Of course in protecting the coast from unsound development the Commission has gained many powerful enemies. As a result, over the years its’ staffing has been slashed from 212 to around 120 people. Since 1980 its budget has grown marginally from $13 to $16 million while inflation has grown 150%. Along with various past Governors trying to defang the Commission (Governor Pete Wilson tried to get Peter Douglas to resign as its Executive Director) the commission is also under ongoing attack in the legislature. Just last week the State Senate defeated a proposal to zero out funds for Local Coastal Planning that would have ended decades of successful collaboration between the Commission and coastal communities up and down the state. Governor Brown is supportive but also asking all state agencies to practice “belt tightening” whereas the coastal commission is so starved for resources its got no belt holes left.

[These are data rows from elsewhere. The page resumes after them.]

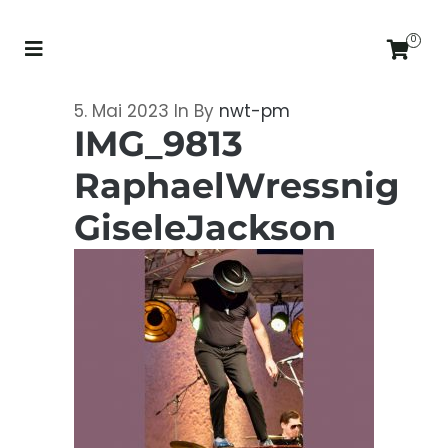
0
5. Mai 2023
In
By
nwt-pm
IMG_9813
RaphaelWressnig
GiseleJackson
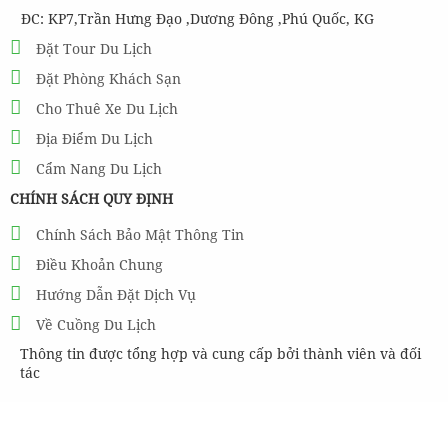
ĐC: KP7,Trần Hưng Đạo ,Dương Đông ,Phú Quốc, KG
Đặt Tour Du Lịch
Đặt Phòng Khách Sạn
Cho Thuê Xe Du Lịch
Địa Điểm Du Lịch
Cẩm Nang Du Lịch
CHÍNH SÁCH QUY ĐỊNH
Chính Sách Bảo Mật Thông Tin
Điều Khoản Chung
Hướng Dẫn Đặt Dịch Vụ
Về Cuồng Du Lịch
Thông tin được tổng hợp và cung cấp bởi thành viên và đối
tác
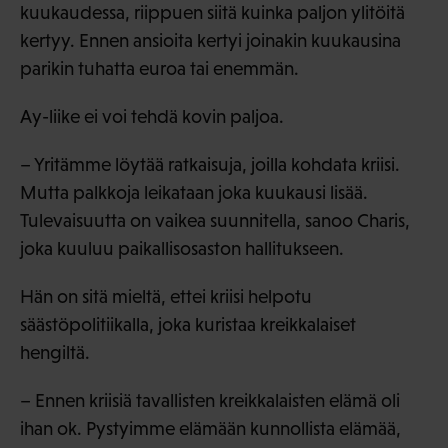
kuukaudessa, riippuen siitä kuinka paljon ylitöitä
kertyy. Ennen ansioita kertyi joinakin kuukausina
parikin tuhatta euroa tai enemmän.
Ay-liike ei voi tehdä kovin paljoa.
– Yritämme löytää ratkaisuja, joilla kohdata kriisi.
Mutta palkkoja leikataan joka kuukausi lisää.
Tulevaisuutta on vaikea suunnitella, sanoo Charis,
joka kuuluu paikallisosaston hallitukseen.
Hän on sitä mieltä, ettei kriisi helpotu
säästöpolitiikalla, joka kuristaa kreikkalaiset
hengiltä.
– Ennen kriisiä tavallisten kreikkalaisten elämä oli
ihan ok. Pystyimme elämään kunnollista elämää,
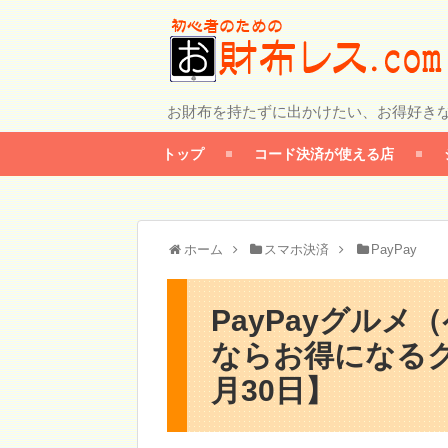
お財布を持たずに出かけたい、お得好き
トップ
コード決済が使える店
ホーム
スマホ決済
PayPay
PayPayグル
ならお得になるク
月30日】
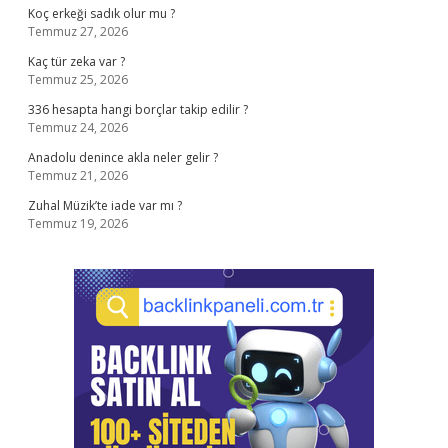
Koç erkeği sadık olur mu ?
Temmuz 27, 2026
Kaç tür zeka var ?
Temmuz 25, 2026
336 hesapta hangi borçlar takip edilir ?
Temmuz 24, 2026
Anadolu denince akla neler gelir ?
Temmuz 21, 2026
Zuhal Müzik’te iade var mı ?
Temmuz 19, 2026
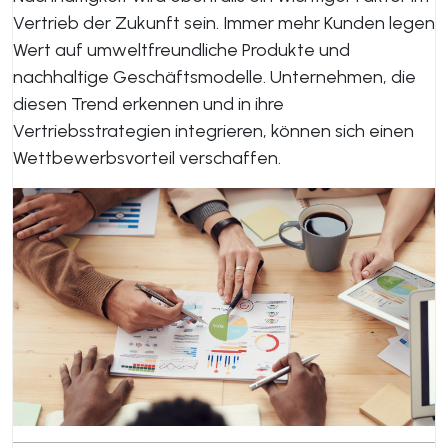
Vertrieb der Zukunft sein. Immer mehr Kunden legen
Wert auf umweltfreundliche Produkte und
nachhaltige Geschäftsmodelle. Unternehmen, die
diesen Trend erkennen und in ihre
Vertriebsstrategien integrieren, können sich einen
Wettbewerbsvorteil verschaffen.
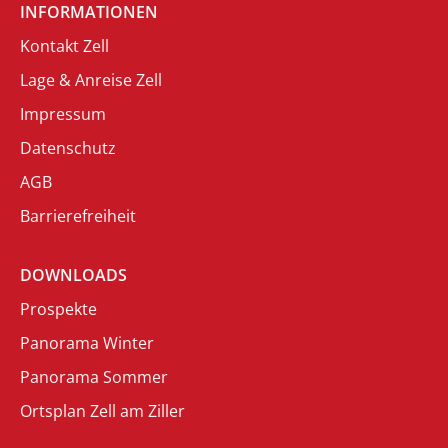
INFORMATIONEN
Kontakt Zell
Lage & Anreise Zell
Impressum
Datenschutz
AGB
Barrierefreiheit
DOWNLOADS
Prospekte
Panorama Winter
Panorama Sommer
Ortsplan Zell am Ziller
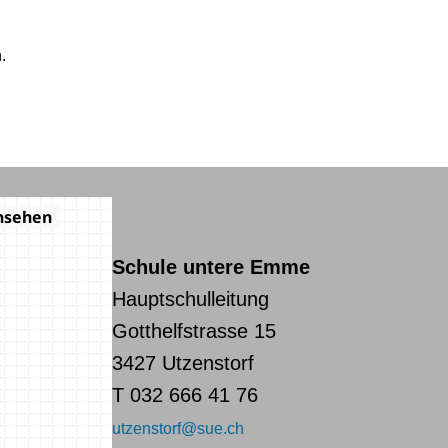
.
Schule untere Emme
Hauptschulleitung
Gotthelfstrasse 15
3427 Utzenstorf
T 032 666 41 76
utzenstorf@sue.ch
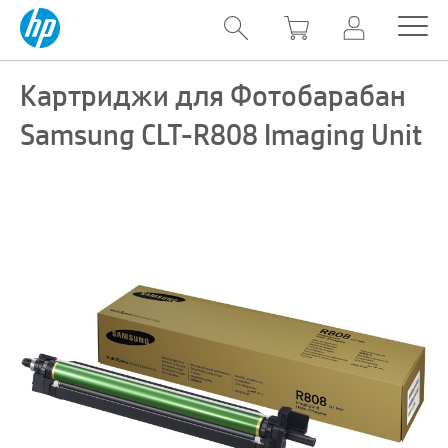
Картриджи для Фотобарабан
Samsung CLT-R808 Imaging Unit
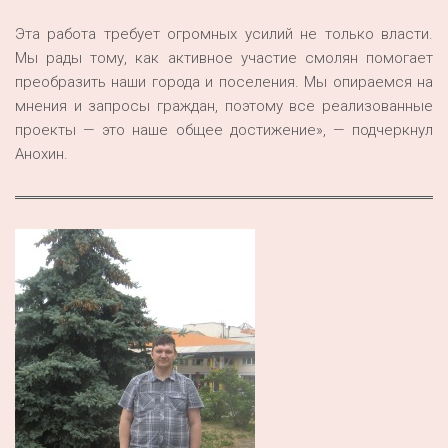
Эта работа требует огромных усилий не только власти.
Мы рады тому, как активное участие смолян помогает
преобразить наши города и поселения. Мы опираемся на
мнения и запросы граждан, поэтому все реализованные
проекты — это наше общее достижение», — подчеркнул
Анохин.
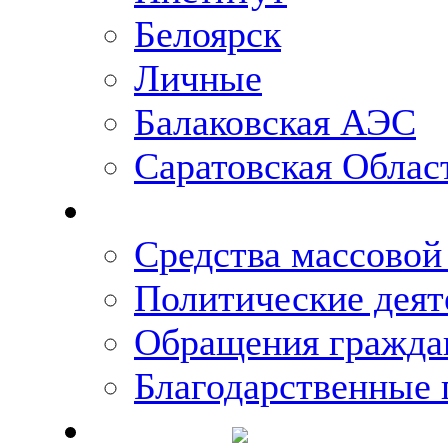
Белоярск
Личные
Балаковская АЭС
Саратовская Облас
Что говорят о Михаи
Средства массово
Политические деят
Обращения гражда
Благодарственные 
Новости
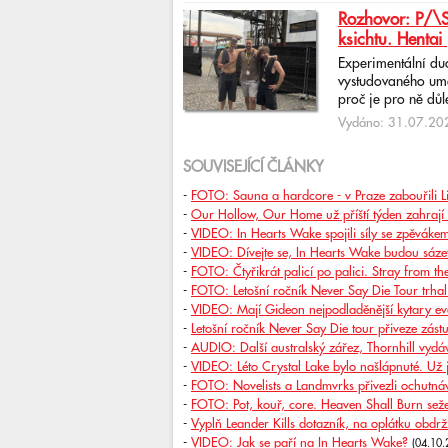
Rozhovor: P/\ST
ksichtu. Hentai 
Experimentální du
vystudovaného uměl
proč je pro ně důlež
Vydáno: 31.07.202
SOUVISEJÍCÍ ČLÁNKY
-
FOTO: Sauna a hardcore - v Praze zabouřili L
-
Our Hollow, Our Home už příští týden zahrají 
-
VIDEO: In Hearts Wake spojili síly se zpěvákem
-
VIDEO: Dívejte se, In Hearts Wake budou sáze
-
FOTO: Čtyřikrát palicí po palici. Stray from th
-
FOTO: Letošní ročník Never Say Die Tour trhal 
-
VIDEO: Mají Gideon nejpodladěnější kytary ev
-
Letošní ročník Never Say Die tour přiveze zást
-
AUDIO: Další australský zářez, Thornhill vydáv
-
VIDEO: Léto Crystal Lake bylo našlápnuté. Už jst
-
FOTO: Novelists a Landmvrks přivezli ochutnáv
-
FOTO: Pot, kouř, core. Heaven Shall Burn sež
-
Vyplň Leander Kills dotazník, na oplátku obdrž
-
VIDEO: Jak se paří na In Hearts Wake?
(04.10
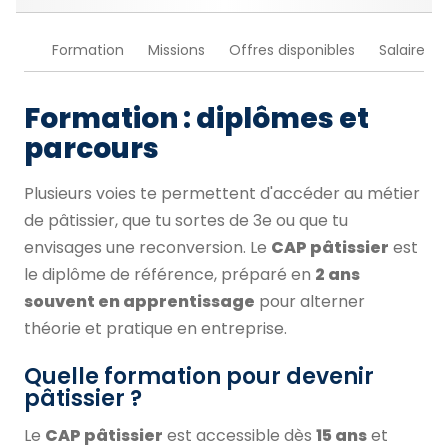
Formation
Missions
Offres disponibles
Salaire
Formation : diplômes et
parcours
Plusieurs voies te permettent d'accéder au métier
de pâtissier, que tu sortes de 3e ou que tu
envisages une reconversion. Le
CAP pâtissier
est
le diplôme de référence, préparé en
2 ans
souvent en apprentissage
pour alterner
théorie et pratique en entreprise.
Quelle formation pour devenir
pâtissier ?
Le
CAP pâtissier
est accessible dès
15 ans
et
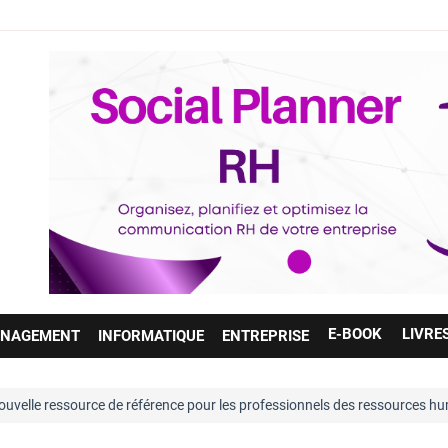
E-BOOK
LIVRE
NAGEMENT
INFORMATIQUE
ENTREPRISE
e référence pour les professionnels des ressources humaines. Entièreme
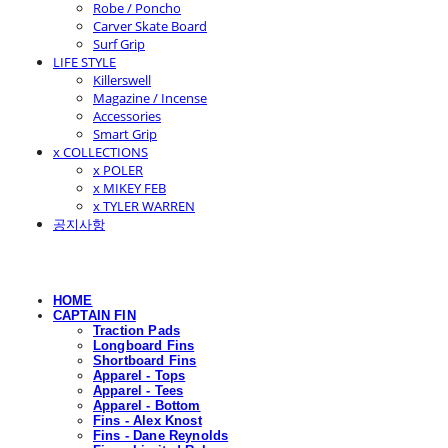
Robe / Poncho
Carver Skate Board
Surf Grip
LIFE STYLE
Killerswell
Magazine / Incense
Accessories
Smart Grip
x COLLECTIONS
x POLER
x MIKEY FEB
x TYLER WARREN
공지사항
HOME
CAPTAIN FIN
Traction Pads
Longboard Fins
Shortboard Fins
Apparel - Tops
Apparel - Tees
Apparel - Bottom
Fins - Alex Knost
Fins - Dane Reynolds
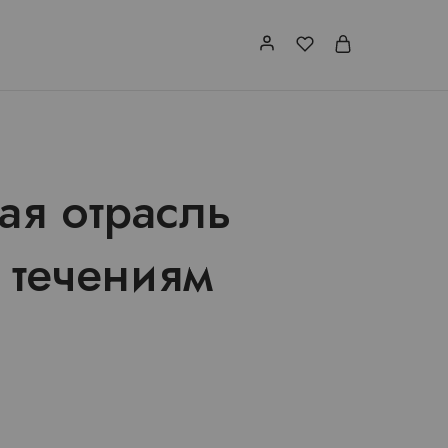
ая отрасль
 течениям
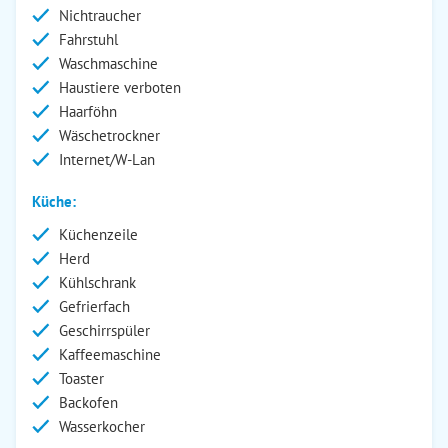
Nichtraucher
Fahrstuhl
Waschmaschine
Haustiere verboten
Haarföhn
Wäschetrockner
Internet/W-Lan
Küche:
Küchenzeile
Herd
Kühlschrank
Gefrierfach
Geschirrspüler
Kaffeemaschine
Toaster
Backofen
Wasserkocher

Still, a suggestion quoted in The New York Times obituary for Douglas that without him the Coastal Commission might now collapse fails to ring true.
“Peter’s strengths came from the fact he had a strong law behind him and it’s a tragedy Peter is gone but the Coastal Act hasn’t gone,” explains the commission’s Sarah Christie. “It’s still strong and the agency he built is still strong and public support for the coastal commission and its mission is stronger than it’s ever been.”